● 課題一覧
A. 磁気メモリの書き込み方式に関する文章について、次の問いに答えてください。
(i) 金属配線を流れる電流の限界を決めるものは何ですか。
(ii) 電流で発生させた外部磁界による書き込みでは、おおよそどの設計ルールで限界に達しますか。
(iii) この限界を突破する技術は何ですか。
B. 磁気メモリの書き込み方式に関する文章から、「専用配線による外部磁界を利用」から「わちSTT-MRAMである。」までを、両端の語句も含めてそのまま書き写してください。

● 提示された文章
+ + + + + + +

専用配線による外部磁界を利用した書き込み方式は、メモリセルがかなり大きくなるものの、製造技術的にはそれほど難しくない構造であるという重要なメリットがあった。
ただし、将来の高密度化と大容量化を想定すると、外部磁界を利用した書き込み技術は致命的な弱点を抱えていた。それは、サイズを小さくするとデータ書き込み(磁化反転)のために必要な電流が大きくなるという性質である。
金属配線を流れる電流は、無限に大きくするわけにはいかない。限界が存在する。限界を決めるのは「エレクトロマイグレーション」である。エレクトロマイグレーションとは配線中の金属イオンが電流(厳密には電子)によってわずかずつ移動する現象で、電流密度が高くなると顕著に現れるようになる。エレクトロマイグレーションは進行すると金属配線の抵抗増加や断線などの不良をもたらす。
サイズを小さくすることは、同じ電流値でも密度が上がることを意味する。エレクトロマイグレーションの進行が早まる。実用的には、平方センチメートル当たりで107Aが電流密度の限界とされている。
電流で発生させた外部磁界による書き込みだと、おおよそ50nm〜60nmの設計ルール(最小加工寸法)でエレクトロマイグレーションによる限界に達する。これ以上の微細化は、製品レベルの信頼性を危うくする。
この限界を突破する技術が電子スピン注入型の磁気メモリ、すなわちSTT-MRAMである。

+ + + + + + +

[保存された記録]

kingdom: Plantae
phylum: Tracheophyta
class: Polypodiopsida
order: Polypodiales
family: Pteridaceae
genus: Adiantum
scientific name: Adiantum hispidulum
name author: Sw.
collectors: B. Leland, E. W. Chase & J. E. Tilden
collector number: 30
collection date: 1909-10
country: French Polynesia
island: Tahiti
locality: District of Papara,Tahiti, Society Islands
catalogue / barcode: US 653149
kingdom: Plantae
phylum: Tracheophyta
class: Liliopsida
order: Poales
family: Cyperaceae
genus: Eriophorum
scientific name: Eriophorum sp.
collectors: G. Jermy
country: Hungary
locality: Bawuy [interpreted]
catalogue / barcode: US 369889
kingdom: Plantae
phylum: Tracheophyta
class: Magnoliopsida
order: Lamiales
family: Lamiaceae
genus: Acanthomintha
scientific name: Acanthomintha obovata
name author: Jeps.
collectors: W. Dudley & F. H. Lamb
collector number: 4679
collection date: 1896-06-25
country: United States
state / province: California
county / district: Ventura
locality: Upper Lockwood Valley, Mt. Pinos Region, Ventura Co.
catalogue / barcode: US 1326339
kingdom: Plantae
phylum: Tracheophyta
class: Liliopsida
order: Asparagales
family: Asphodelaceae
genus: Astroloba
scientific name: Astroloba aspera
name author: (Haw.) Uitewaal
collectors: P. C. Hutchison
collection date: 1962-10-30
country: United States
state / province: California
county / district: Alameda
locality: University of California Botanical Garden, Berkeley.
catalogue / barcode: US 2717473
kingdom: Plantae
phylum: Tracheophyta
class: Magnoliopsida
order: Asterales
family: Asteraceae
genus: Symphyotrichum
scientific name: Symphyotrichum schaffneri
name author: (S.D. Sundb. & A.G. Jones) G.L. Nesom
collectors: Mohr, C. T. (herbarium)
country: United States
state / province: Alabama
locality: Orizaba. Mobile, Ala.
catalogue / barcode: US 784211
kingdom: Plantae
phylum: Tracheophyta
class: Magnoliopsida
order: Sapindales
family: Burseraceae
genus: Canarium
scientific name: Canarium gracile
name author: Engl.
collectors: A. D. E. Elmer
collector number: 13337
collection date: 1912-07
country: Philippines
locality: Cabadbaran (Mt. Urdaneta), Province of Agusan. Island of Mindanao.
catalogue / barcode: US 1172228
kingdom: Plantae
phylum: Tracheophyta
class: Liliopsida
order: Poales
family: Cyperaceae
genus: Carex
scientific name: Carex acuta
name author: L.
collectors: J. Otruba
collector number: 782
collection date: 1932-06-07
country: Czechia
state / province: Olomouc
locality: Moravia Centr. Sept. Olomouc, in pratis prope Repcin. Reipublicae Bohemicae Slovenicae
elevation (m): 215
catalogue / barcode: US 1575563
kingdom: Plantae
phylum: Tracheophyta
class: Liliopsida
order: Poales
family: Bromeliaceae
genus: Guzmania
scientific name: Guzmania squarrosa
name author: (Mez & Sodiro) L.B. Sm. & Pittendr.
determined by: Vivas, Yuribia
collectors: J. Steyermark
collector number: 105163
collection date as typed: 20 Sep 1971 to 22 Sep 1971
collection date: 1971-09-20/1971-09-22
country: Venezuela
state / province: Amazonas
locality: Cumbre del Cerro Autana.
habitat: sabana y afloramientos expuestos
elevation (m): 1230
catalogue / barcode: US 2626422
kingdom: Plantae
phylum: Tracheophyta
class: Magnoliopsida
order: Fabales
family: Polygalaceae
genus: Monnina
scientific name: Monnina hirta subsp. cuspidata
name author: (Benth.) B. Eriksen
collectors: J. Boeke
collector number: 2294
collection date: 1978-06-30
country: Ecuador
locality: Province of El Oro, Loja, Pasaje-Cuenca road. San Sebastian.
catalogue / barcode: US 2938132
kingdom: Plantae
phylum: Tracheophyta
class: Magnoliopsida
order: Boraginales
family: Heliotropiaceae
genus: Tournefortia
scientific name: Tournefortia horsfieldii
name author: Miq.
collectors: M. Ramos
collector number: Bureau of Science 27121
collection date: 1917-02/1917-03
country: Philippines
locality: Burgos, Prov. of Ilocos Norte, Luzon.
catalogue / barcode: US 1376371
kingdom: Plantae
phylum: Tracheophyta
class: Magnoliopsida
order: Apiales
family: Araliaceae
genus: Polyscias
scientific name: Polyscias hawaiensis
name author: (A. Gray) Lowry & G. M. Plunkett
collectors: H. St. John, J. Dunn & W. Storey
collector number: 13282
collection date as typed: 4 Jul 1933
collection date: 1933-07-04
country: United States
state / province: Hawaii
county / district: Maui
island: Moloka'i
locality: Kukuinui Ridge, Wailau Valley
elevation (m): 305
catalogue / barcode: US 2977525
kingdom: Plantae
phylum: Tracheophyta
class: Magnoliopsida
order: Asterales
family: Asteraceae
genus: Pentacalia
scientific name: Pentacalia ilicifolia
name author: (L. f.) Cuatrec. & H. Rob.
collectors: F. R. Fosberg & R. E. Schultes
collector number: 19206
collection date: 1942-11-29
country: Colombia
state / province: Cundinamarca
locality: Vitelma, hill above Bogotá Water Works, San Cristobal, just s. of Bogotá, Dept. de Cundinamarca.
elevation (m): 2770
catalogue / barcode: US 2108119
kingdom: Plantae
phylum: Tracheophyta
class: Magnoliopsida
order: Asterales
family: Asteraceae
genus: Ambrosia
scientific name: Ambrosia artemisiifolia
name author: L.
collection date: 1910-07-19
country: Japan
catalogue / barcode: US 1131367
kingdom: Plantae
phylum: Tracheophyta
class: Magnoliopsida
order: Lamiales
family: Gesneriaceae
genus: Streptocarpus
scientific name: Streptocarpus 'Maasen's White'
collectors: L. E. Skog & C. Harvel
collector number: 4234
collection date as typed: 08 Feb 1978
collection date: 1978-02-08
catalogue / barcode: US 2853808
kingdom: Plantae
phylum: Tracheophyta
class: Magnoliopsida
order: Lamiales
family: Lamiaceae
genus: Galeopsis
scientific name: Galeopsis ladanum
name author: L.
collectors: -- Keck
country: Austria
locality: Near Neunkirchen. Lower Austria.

+ + + + + + +

● 解答
A.
(i) エレクトロマイグレーションです。
(ii) おおよそ50nm〜60nmの設計ルール(最小加工寸法)です。
(iii) 電子スピン注入型の磁気メモリ、すなわちSTT-MRAMです。

B.
専用配線による外部磁界を利用した書き込み方式は、メモリセルがかなり大きくなるものの、製造技術的にはそれほど難しくない構造であるという重要なメリットがあった。
ただし、将来の高密度化と大容量化を想定すると、外部磁界を利用した書き込み技術は致命的な弱点を抱えていた。それは、サイズを小さくするとデータ書き込み(磁化反転)のために必要な電流が大きくなるという性質である。
金属配線を流れる電流は、無限に大きくするわけにはいかない。限界が存在する。限界を決めるのは「エレクトロマイグレーション」である。エレクトロマイグレーションとは配線中の金属イオンが電流(厳密には電子)によってわずかずつ移動する現象で、電流密度が高くなると顕著に現れるようになる。エレクトロマイグレーションは進行すると金属配線の抵抗増加や断線などの不良をもたらす。
サイズを小さくすることは、同じ電流値でも密度が上がることを意味する。エレクトロマイグレーションの進行が早まる。実用的には、平方センチメートル当たりで107Aが電流密度の限界とされている。
電流で発生させた外部磁界による書き込みだと、おおよそ50nm〜60nmの設計ルール(最小加工寸法)でエレクトロマイグレーションによる限界に達する。これ以上の微細化は、製品レベルの信頼性を危うくする。
この限界を突破する技術が電子スピン注入型の磁気メモリ、すなわちSTT-MRAMである。